Your assignment ▸ Filter the items below, copying each line that contains the string "Апреля".

┏━━

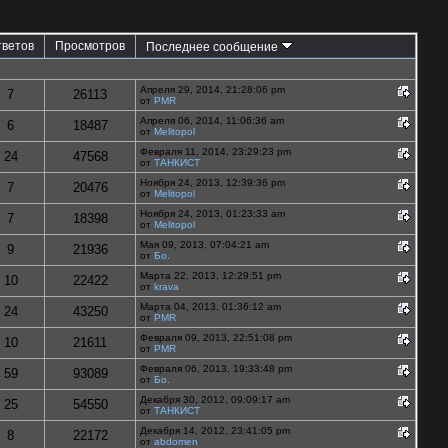
тветов
Просмотров
Последнее сообщение
Апреля 29, 2014, 21:28:06 pm
7
26113
от
PMR
Апреля 06, 2014, 11:06:36 am
6
18487
от
Melitopol
Февраля 11, 2014, 23:29:23 pm
24
47568
от
ТАНКИСТ
Ноября 24, 2013, 12:39:36 pm
7
20476
от
Melitopol
Ноября 24, 2013, 01:23:33 am
7
18398
от
Melitopol
Мая 09, 2013, 07:04:21 am
9
21936
от
Бо.
Марта 22, 2013, 12:29:51 pm
10
22422
от
krava
Марта 04, 2013, 01:36:12 am
24
43250
от
PMR
Февраля 09, 2013, 22:51:08 pm
10
21611
от
PMR
Февраля 06, 2013, 19:33:48 pm
59
93089
от
Бо.
Декабря 30, 2012, 09:09:17 am
25
54550
от
ТАНКИСТ
Декабря 14, 2012, 23:41:05 pm
8
22172
от
abdomen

┗━━

Problem solution ▸
Апреля 29, 2014, 21:28:06 pm
Апреля 06, 2014, 11:06:36 am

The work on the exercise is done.